3. Peter Baum, Colgate
It's Peter Baum's world, we're all just living in it. Baum leads
the nation in both goals and points, and frankly, neither "race" is
even close. He has tickled the twine 59 times — 11 more than
the next closest player, Harvard's Jeff Cohen — and totaled
86 points, which is 12 more than Siena's Bryan Neufeld. The only
missing element of Baum's Tewaaraton candidacy? National exposure.
And that should no longer be the case, assuming the Raiders make the NCAA Tournament as
expected. Whichever national seed draws Colgate in the first
round will be on red alert because of Baum.
4. CJ Costabile, Duke
On a team with so many great individual players — Costabile, Mike Manley, Rob Rotanz and Justin Turri
were top-10 selections in the 2012 MLL Draft, while Jordan Wolf
is considered among the nation's top dodging attackmen —
Duke's most valuable weapon is Costabile. He takes and wins nearly
53 percent of faceoffs. When he doesn't win them, he hounds the
ball between the stripes. He's a ground ball goblin, picking up 113
— fourth nationally. He covers the opponents' top midfield
scorer. He sparks transition. He scores goals. What doesn't
Costabile do, and do well?
5. Will Manny, UMass
Has anyone mentioned that UMass is the only remaining unbeaten?
That fact seemed to be lost in the shuffle of a crazy weekend. The
Minutemen took sole possession of the No. 1 ranking with a 17-6
shellacking of Delaware, in which Manny scored six goals and added
two assists. He ranks fourth nationally with 5.0 points per game.
Much like Baum, Manny will benefit from the national spotlight come
6. Mike Sawyer, Loyola
Somehow Sawyer didn't win the ECAC's Offensive Player of the Year
award — it went to Ohio State's Logan Schuss (who was
deserving) — despite scoring 41 goals, third most in the
country.

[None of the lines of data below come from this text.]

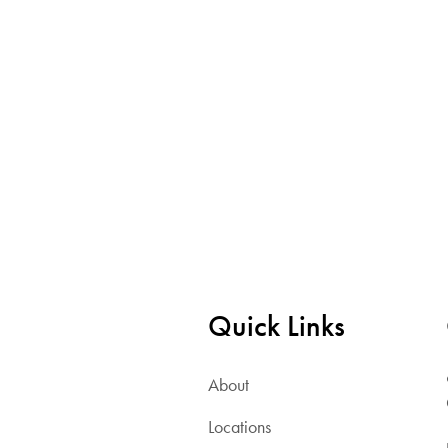
Quick Links
About
Locations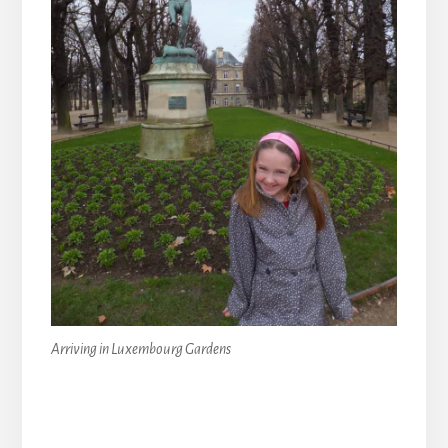
Arriving in Luxembourg Gardens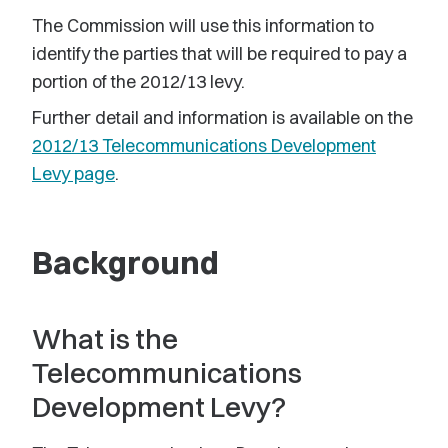
The Commission will use this information to
identify the parties that will be required to pay a
portion of the 2012/13 levy.
Further detail and information is available on the
2012/13 Telecommunications Development
Levy page
.
Background
What is the
Telecommunications
Development Levy?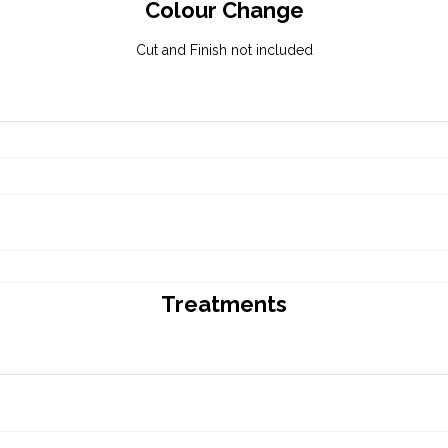
Colour Change
Cut and Finish not included
Treatments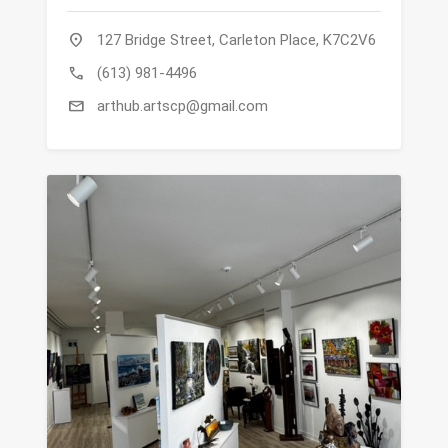
location_on
127 Bridge Street, Carleton Place, K7C2V6
call
(613) 981-4496
mail
arthub.artscp@gmail.com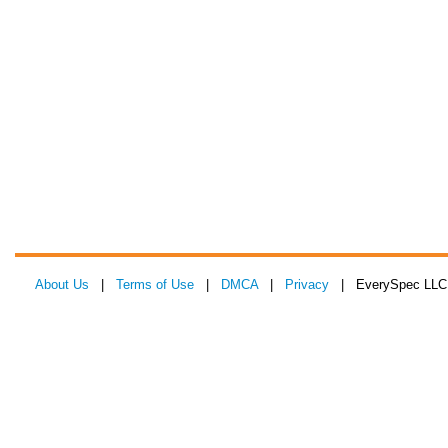
About Us
|
Terms of Use
|
DMCA
|
Privacy
| EverySpec LLC 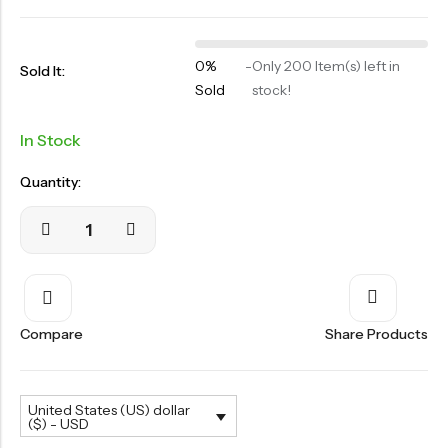
OILS
SWAN BOOTH YOG
0%
-
Only 200 Item(s) left in
Sold It:
SYRUP
Sold
stock!
TABLETS
In Stock
TOOTH POWDER
Quantity:
VATI
Compare
Share Products
United States (US) dollar
($) - USD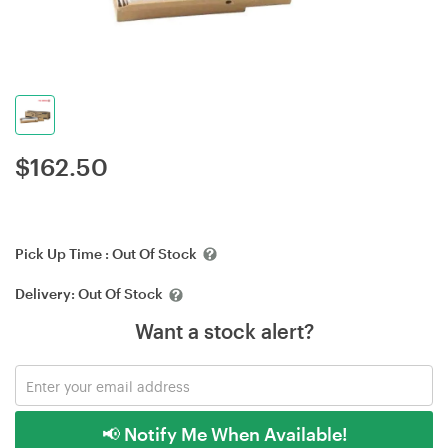
$
162.50
Pick Up Time :
Out Of Stock
Delivery:
Out Of Stock
Want a stock alert?
📢 Notify Me When Available!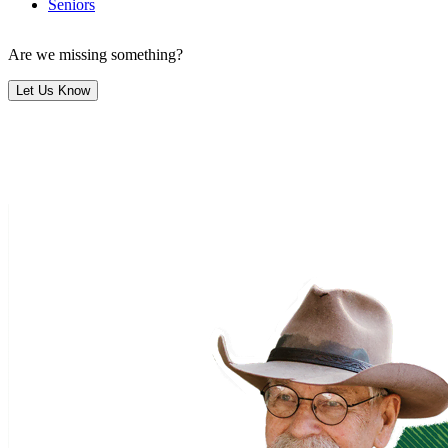
Seniors
Are we missing something?
Let Us Know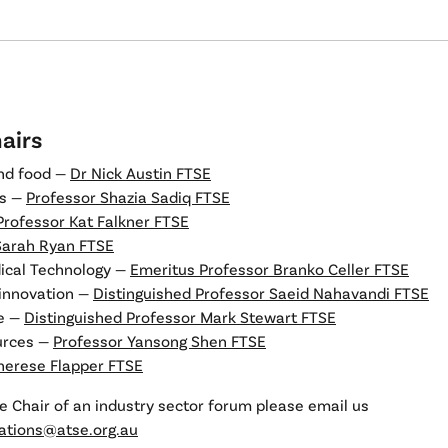
airs
and food —
Dr Nick Austin FTSE
es —
Professor Shazia Sadiq FTSE
Professor Kat Falkner FTSE
Sarah Ryan FTSE
ical Technology —
Emeritus Professor Branko Celler FTSE
 innovation —
Distinguished Professor Saeid Nahavandi FTSE
re —
Distinguished Professor Mark Stewart FTSE
urces —
Professor Yansong Shen FTSE
herese Flapper FTSE
e Chair of an industry sector forum please email us
tions@atse.org.au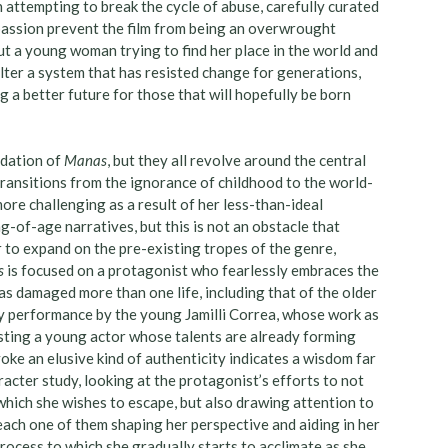
 attempting to break the cycle of abuse, carefully curated
passion prevent the film from being an overwrought
out a young woman trying to find her place in the world and
alter a system that has resisted change for generations,
g a better future for those that will hopefully be born
ndation of
Manas
, but they all revolve around the central
transitions from the ignorance of childhood to the world-
more challenging as a result of her less-than-ideal
g-of-age narratives, but this is not an obstacle that
r to expand on the pre-existing tropes of the genre,
s
is focused on a protagonist who fearlessly embraces the
as damaged more than one life, including that of the older
ary performance by the young Jamilli Correa, whose work as
esting a young actor whose talents are already forming
voke an elusive kind of authenticity indicates a wisdom far
acter study, looking at the protagonist’s efforts to not
hich she wishes to escape, but also drawing attention to
 each one of them shaping her perspective and aiding in her
rocess to which she gradually starts to acclimate as she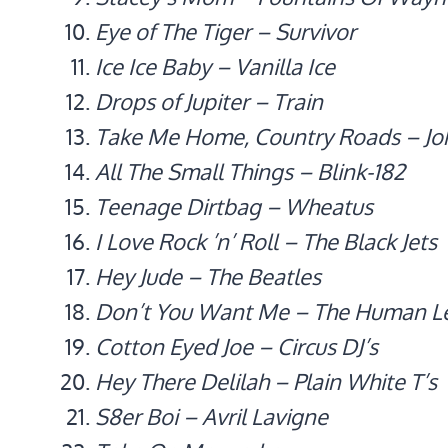
Eye of The Tiger – Survivor
Ice Ice Baby – Vanilla Ice
Drops of Jupiter – Train
Take Me Home, Country Roads – Jo
All The Small Things – Blink-182
Teenage Dirtbag – Wheatus
I Love Rock ’n’ Roll – The Black Jets
Hey Jude – The Beatles
Don’t You Want Me – The Human L
Cotton Eyed Joe – Circus DJ’s
Hey There Delilah – Plain White T’s
S8er Boi – Avril Lavigne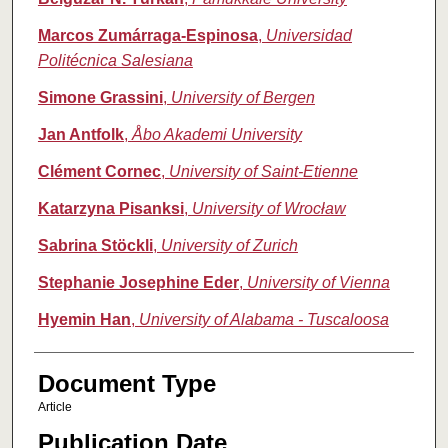
Marcos Zumárraga‑Espinosa
,
Universidad
Politécnica Salesiana
Simone Grassini
,
University of Bergen
Jan Antfolk
,
Åbo Akademi University
Clément Cornec
,
University of Saint-Etienne
Katarzyna Pisanksi
,
University of Wrocław
Sabrina Stöckli
,
University of Zurich
Stephanie Josephine Eder
,
University of Vienna
Hyemin Han
,
University of Alabama - Tuscaloosa
Document Type
Article
Publication Date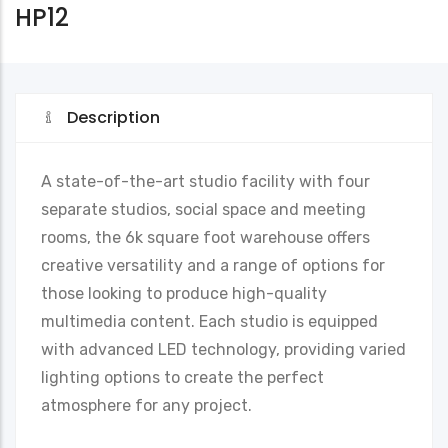
HP12
Description
A state-of-the-art studio facility with four
separate studios, social space and meeting
rooms, the 6k square foot warehouse offers
creative versatility and a range of options for
those looking to produce high-quality
multimedia content. Each studio is equipped
with advanced LED technology, providing varied
lighting options to create the perfect
atmosphere for any project.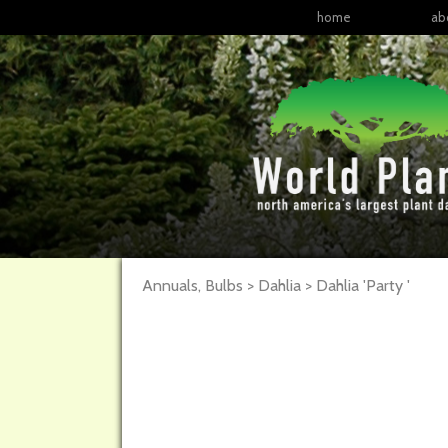
home
ab
Annuals, Bulbs > Dahlia >
Dahlia
'Party '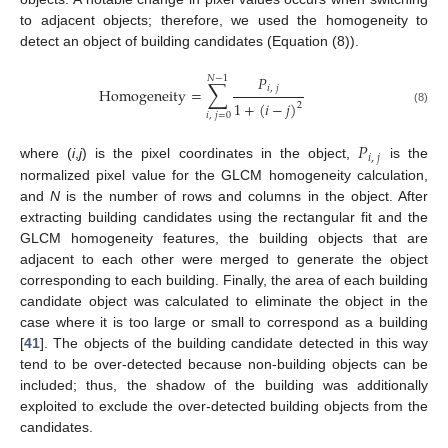
to adjacent objects; therefore, we used the homogeneity to
detect an object of building candidates (Equation (8)).
𝑃
𝑁
−
1
∑
𝑖
,
𝑗
Homogeneity
=
1
+
(
𝑖
−
𝑗
)
2
(8)
𝑖
,
𝑗
=
0
𝑃
𝑖
,
𝑗
where (
i
,
j
) is the pixel coordinates in the object,
is the
normalized pixel value for the GLCM homogeneity calculation,
and
N
is the number of rows and columns in the object. After
extracting building candidates using the rectangular fit and the
GLCM homogeneity features, the building objects that are
adjacent to each other were merged to generate the object
corresponding to each building. Finally, the area of each building
candidate object was calculated to eliminate the object in the
case where it is too large or small to correspond as a building
[
41
]. The objects of the building candidate detected in this way
tend to be over-detected because non-building objects can be
included; thus, the shadow of the building was additionally
exploited to exclude the over-detected building objects from the
candidates.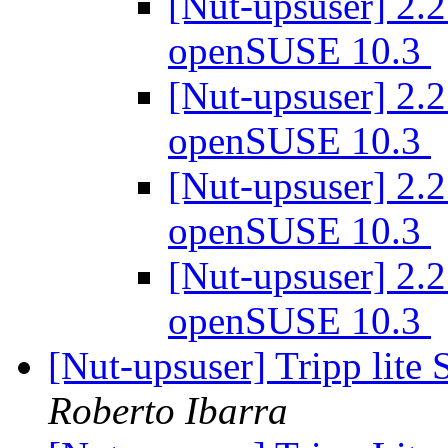
[Nut-upsuser] 2.2
openSUSE 10.3
[Nut-upsuser] 2.2
openSUSE 10.3
[Nut-upsuser] 2.2
openSUSE 10.3
[Nut-upsuser] 2.2
openSUSE 10.3
[Nut-upsuser] Tripp l
Roberto Ibarra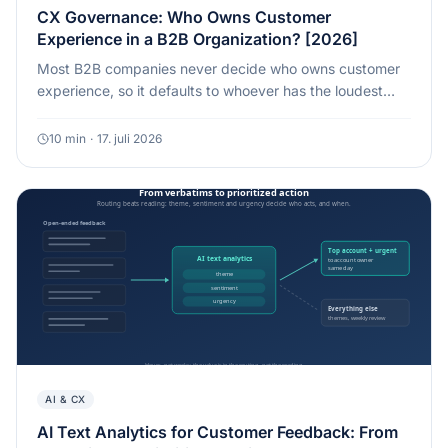
CX Governance: Who Owns Customer
Experience in a B2B Organization? [2026]
Most B2B companies never decide who owns customer
experience, so it defaults to whoever has the loudest
voice when a renewal is at risk. Here is what a
governance model that actually holds looks like.
10
min
·
17. juli 2026
AI & CX
AI Text Analytics for Customer Feedback: From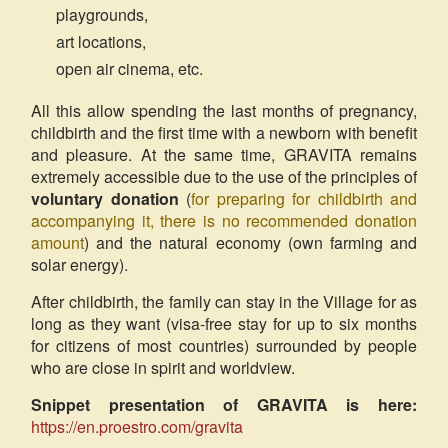
playgrounds,
art locations,
open air cinema, etc.
All this allow spending the last months of pregnancy,
childbirth and the first time with a newborn with benefit
and pleasure. At the same time, GRAVITA remains
extremely accessible due to the use of the principles of
voluntary donation
(
for preparing for childbirth and
accompanying it, there is no recommended donation
amount
) and the natural economy (own farming and
solar energy).
After childbirth, the family can stay in the Village for as
long as they want (visa-free stay for up to six months
for citizens of most countries) surrounded by people
who are close in spirit and worldview.
Snippet presentation of GRAVITA is here:
https://en.proestro.com/gravita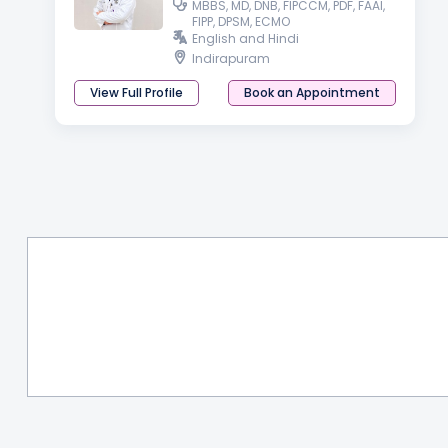
MBBS, MD, DNB, FIPCCM, PDF, FAAI,
FIPP, DPSM, ECMO
English and Hindi
Indirapuram
View Full Profile
Book an Appointment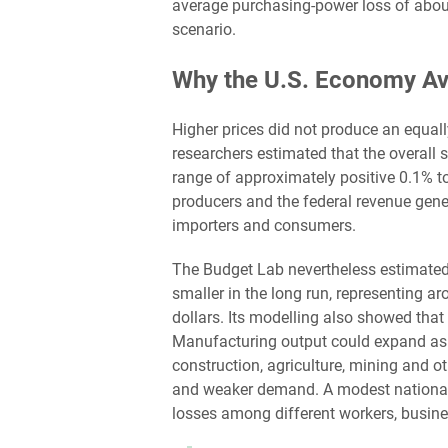
average purchasing-power loss of abou
scenario.
Why the U.S. Economy Av
Higher prices did not produce an equally
researchers estimated that the overall s
range of approximately positive 0.1% 
producers and the federal revenue gener
importers and consumers.
The Budget Lab nevertheless estimate
smaller in the long run, representing 
dollars. Its modelling also showed that 
Manufacturing output could expand as
construction, agriculture, mining and o
and weaker demand. A modest national 
losses among different workers, busine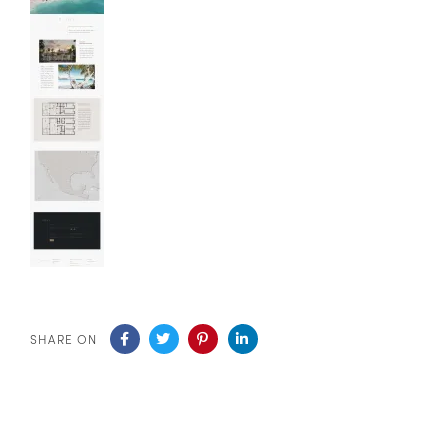
SHARE ON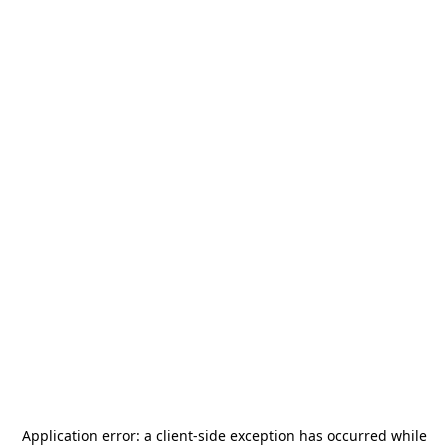
Application error: a
client
-side exception has occurred while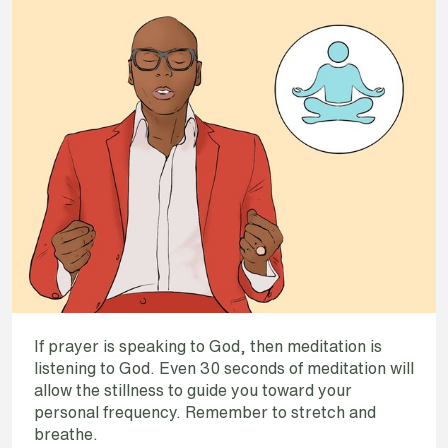
If prayer is speaking to God, then meditation is
listening to God. Even 30 seconds of meditation will
allow the stillness to guide you toward your
personal frequency. Remember to stretch and
breathe.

But Sawyer still ranks among the top Tewaaraton
contenders, as he's Loyola's leading scorer, leading on one of the
nation's most consistent, prolific and feared offenses. He has a
lethal time-and-room step-down shot that he can score on from
7. Tucker Durkin, Johns Hopkins
Only the 6,000 fans at Ridley Athletic Complex for Johns Hopkins 10-9 overtime defeat of Loyola
witnessed Durkin's performance against Sawyer, who scored one goal
on six shots. Those in attendance came away impressed, as did
Sawyer: "He's definitely a good defenseman. He played me pretty
tight," Sawyer said of Durkin. "I feel like I got a few
opportunities in the game. Just couldn't capitalize on them. But
he's definitely a good player." Hopkins coach Dave Pietramala's
comments might have been more telling. "I talk to Bill Dwan, and we
talk at 10, 11, 12 p.m., or 1 o'clock in the morning all the time,"
Pietramala said. "I talked to him [Friday] night and said, 'I don't
feel like we've put in much of a game plan. I don't feel like we're
doing anything dynamic, and we've got to be really careful with
Sawyer and Lusby.' What we did, I thought, was prepare really well.
When you've got a guy like [Tucker Durkin], who I feel is pretty
special, you've got a fighting chance. And I'm not afraid to stand
up and say that. We knew how to get custody of Sawyer." With
Durkin, arguably the nation's top cover defenseman.
8. Marcus Holman, North Carolina
Of all the Tewaaraton frontrunners, Holman has probably received
the least hype. Let's put it simply: He should be given more
attention. Holman, a junior, is the straw that stirs the drink for
the Tar Heels' young offensive unit that features three freshman
and two sophomore starters. As coach Joe Breschi said after North Carolina's ACC Tournament
semifinal victory over Virginia: "Marcus Holman really runs the
show down there [on offense], and he does a terrific job of
organizing those young bucks." Holman has totaled 56 points (27
goals, 29 assists) through 15 games thus far.
9. Mark Matthews, Denver
Did you see Matthews' outrageous toe-drag and finish against Duke
on Friday night? Or how about the fake-low, shoot high leaner? Just
unfair. Matthews showed off two of his trademark moves in the Mile High Classic, adding another pair
of plays to his highlight-filled season. When the creative Canadian
does things like that, there's no stopping him. He averages 4.08
points per game — 10th nationally — with 37 goals and
16 assists in 13 games.
10. Tom Schreiber, Princeton
At a time when double-digit goals or assists is considered hearty
scoring production for a midfielder, Schreiber ranks 10th
nationally with 4.03 points per game (29 goals, 24 assists) —
second among midfielders behind only Robert Morris' Kiel Matisz.
Schreiber hasn't been held off the box score in any game this year,
and he's willing and able to beat teams multiple ways. Schreiber
scored four goals against Harvard last weekend, then handed out
three helpers against Cornell on Saturday. The Tigers have
won eight of their last nine games, and Schreiber has things
clicking on the offensive end.
Just Missed: Jesse Bernhardt, Maryland; Sam
Bradman, Salisbury; and Logan Schuss, Ohio State.